In a recent meeting with Senate Republicans, President Barack Obama appeared to ease his hard-line insistence that raising taxes would have to be part of any budget deal to help offset automatic spending cuts, according to The Wall Street Journal.
If true, a more flexible stand on the part of the president could lead to a breakthrough in the three-year impasse over the budget between the White House and Republicans in Congress.
According to the Journal, Obama signaled his willingness to strike a deal in a meeting with Senate Republicans earlier this month, where he indicated that he could accept a budget deal without new revenues that included some cuts to entitlement programs that he had previously supported.
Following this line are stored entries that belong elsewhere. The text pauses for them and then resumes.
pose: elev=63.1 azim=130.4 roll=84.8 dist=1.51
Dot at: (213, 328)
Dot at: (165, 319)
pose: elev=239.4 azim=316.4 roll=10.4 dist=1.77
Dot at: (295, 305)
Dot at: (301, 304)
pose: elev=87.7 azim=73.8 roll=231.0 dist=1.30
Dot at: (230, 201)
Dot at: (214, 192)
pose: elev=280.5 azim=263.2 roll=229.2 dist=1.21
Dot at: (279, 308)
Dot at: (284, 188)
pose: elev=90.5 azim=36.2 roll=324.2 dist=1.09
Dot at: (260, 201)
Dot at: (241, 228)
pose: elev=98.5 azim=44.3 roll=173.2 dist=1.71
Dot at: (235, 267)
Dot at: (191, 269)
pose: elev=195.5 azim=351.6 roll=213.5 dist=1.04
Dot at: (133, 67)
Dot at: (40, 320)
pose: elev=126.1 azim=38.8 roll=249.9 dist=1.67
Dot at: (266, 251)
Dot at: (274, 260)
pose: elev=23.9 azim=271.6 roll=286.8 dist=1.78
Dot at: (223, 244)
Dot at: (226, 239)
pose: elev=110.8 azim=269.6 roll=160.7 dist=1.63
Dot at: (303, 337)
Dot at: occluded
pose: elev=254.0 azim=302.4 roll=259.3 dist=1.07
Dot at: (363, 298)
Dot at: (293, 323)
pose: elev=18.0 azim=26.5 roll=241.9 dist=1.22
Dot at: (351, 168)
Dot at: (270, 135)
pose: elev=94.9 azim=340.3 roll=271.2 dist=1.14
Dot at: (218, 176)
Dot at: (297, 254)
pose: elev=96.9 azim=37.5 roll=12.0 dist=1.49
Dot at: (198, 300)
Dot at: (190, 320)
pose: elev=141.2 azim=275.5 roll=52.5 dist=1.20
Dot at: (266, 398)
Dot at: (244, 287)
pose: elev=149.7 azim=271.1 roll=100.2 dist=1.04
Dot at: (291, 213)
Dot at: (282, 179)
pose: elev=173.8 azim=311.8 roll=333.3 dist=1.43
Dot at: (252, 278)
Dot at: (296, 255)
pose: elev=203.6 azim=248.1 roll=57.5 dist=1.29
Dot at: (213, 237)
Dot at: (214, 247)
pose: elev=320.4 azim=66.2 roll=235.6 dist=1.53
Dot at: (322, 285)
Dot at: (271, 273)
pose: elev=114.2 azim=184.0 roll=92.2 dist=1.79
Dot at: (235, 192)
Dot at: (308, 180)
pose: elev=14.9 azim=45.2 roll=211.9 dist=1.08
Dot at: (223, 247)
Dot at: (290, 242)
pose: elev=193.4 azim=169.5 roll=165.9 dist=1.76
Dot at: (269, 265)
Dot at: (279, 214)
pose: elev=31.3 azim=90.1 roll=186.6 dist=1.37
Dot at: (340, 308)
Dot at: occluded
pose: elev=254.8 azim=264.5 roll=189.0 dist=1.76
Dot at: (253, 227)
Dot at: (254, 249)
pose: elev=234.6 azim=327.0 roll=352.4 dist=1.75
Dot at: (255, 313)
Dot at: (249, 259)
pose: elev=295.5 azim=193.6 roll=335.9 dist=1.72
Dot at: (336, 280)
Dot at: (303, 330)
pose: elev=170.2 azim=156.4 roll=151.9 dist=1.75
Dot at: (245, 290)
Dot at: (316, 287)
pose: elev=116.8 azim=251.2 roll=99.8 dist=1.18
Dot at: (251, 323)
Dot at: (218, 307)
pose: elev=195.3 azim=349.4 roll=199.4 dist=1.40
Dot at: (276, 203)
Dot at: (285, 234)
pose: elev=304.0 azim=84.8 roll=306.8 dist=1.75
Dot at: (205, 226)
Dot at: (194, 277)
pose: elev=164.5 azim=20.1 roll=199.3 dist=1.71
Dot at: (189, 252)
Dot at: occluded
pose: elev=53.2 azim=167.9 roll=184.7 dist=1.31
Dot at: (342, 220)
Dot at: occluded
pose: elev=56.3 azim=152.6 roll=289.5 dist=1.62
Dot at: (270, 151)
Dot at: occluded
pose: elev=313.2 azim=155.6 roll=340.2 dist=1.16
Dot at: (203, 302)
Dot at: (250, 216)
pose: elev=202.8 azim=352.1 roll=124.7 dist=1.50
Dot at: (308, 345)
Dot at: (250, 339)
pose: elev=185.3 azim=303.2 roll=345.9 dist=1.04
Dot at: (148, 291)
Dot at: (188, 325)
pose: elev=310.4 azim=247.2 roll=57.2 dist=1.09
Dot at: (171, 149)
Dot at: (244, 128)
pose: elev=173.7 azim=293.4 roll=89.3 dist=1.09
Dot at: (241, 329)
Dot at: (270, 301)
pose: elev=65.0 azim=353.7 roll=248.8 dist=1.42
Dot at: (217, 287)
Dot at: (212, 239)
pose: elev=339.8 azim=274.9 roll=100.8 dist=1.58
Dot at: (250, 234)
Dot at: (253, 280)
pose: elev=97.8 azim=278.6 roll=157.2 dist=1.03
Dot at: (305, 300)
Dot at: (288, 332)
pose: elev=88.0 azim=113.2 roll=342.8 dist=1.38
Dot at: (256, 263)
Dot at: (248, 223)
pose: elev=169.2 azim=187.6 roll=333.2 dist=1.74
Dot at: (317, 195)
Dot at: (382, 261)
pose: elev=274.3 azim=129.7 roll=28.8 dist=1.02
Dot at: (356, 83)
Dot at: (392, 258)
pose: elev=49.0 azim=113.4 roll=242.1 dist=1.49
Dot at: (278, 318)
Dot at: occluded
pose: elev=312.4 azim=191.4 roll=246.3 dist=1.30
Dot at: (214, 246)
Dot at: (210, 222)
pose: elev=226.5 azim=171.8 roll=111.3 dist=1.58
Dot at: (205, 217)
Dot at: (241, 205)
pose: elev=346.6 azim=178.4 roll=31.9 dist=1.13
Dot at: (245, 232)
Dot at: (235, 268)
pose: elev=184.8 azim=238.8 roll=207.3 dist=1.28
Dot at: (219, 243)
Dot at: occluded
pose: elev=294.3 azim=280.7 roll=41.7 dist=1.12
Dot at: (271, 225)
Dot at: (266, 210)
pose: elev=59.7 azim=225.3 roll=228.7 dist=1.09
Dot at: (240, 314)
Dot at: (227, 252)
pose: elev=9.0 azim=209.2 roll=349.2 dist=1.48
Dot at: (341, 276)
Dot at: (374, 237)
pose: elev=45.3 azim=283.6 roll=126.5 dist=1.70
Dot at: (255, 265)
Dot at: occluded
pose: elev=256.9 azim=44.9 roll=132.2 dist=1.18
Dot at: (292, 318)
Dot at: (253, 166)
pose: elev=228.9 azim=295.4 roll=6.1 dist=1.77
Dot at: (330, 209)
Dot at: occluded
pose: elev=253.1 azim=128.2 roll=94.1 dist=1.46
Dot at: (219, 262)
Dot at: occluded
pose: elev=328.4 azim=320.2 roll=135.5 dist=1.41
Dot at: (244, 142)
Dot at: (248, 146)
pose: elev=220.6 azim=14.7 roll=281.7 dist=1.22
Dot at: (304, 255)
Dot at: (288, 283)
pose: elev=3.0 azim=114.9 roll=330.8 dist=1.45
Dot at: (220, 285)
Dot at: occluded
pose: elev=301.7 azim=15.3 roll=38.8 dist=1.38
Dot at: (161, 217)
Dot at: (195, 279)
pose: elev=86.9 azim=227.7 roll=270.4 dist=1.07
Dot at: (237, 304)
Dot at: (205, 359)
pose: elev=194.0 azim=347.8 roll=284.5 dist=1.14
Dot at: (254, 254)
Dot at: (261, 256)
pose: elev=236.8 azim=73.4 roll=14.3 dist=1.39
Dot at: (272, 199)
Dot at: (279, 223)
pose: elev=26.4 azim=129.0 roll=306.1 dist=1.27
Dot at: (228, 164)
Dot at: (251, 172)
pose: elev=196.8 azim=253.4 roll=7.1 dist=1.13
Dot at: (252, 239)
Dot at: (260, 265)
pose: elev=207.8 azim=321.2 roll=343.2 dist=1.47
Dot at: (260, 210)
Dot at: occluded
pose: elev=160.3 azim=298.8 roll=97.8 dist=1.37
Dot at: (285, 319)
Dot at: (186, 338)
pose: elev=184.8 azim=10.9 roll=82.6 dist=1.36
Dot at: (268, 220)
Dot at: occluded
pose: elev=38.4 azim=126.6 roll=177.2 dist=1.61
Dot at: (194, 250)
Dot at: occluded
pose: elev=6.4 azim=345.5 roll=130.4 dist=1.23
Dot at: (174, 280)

Citing unnamed officials familiar with the meeting, the Journal reported that Obama suggested to GOP Sen. Bob Corker of Tennessee that he would be willing to accept that approach if it was part of a very narrow deal to replace part of the scheduled sequester cuts. But the officials said Obama also acknowledged in the meeting that his fellow Democrats in Congress might not agree.
Senate Majority Leader Harry Reid, for one, has continued to demand that new tax revenue will have to be part of any deal to roll back the across-the-board spending cuts that began in March.
Some liberal groups, meanwhile, have expressed concerns that Obama is retreating from his call for new taxes even before negotiations with GOP lawmakers begin, the Journal also noted.
The 29-member bipartisan negotiating team is convening on Capitol Hill Wednesday to try to hammer out a long-term compromise to fund the government for the rest of the current fiscal year. But
according to Politico, the negotiators from both the House and Senate are setting a low bar for the talks in contrast with failed efforts in the past to strike a so-called "grand bargain" on long-term government spending, entitlement programs, and the tax code.
"There seems to be a consensus that we should set our expectations small," Rep. Nita Lowey, D-NY, who is on the conference committee, told the publication.
The panel was established earlier this month as part of the deal to reopen the government and avoid default on the national debt. The committee has a deadline of Dec. 13 to reach an agreement.
As they prepared to meet, many members said the most realistic expectation is that the committee will settle on a one-year spending figure that addresses the current fiscal year, which began Oct. 1.
"Realistically, given the circumstances and the time we’ve got, a one-year budget [number] that solves some part of the sequester and allows for economic growth is a good result," Sen. Angus King, I-Maine, a member of the conference committee, told Politico.
For its part, the White House apparently intends to refrain from public statements suggesting any position on the president's part in order to give the negotiators more room to maneuver, the Journal noted.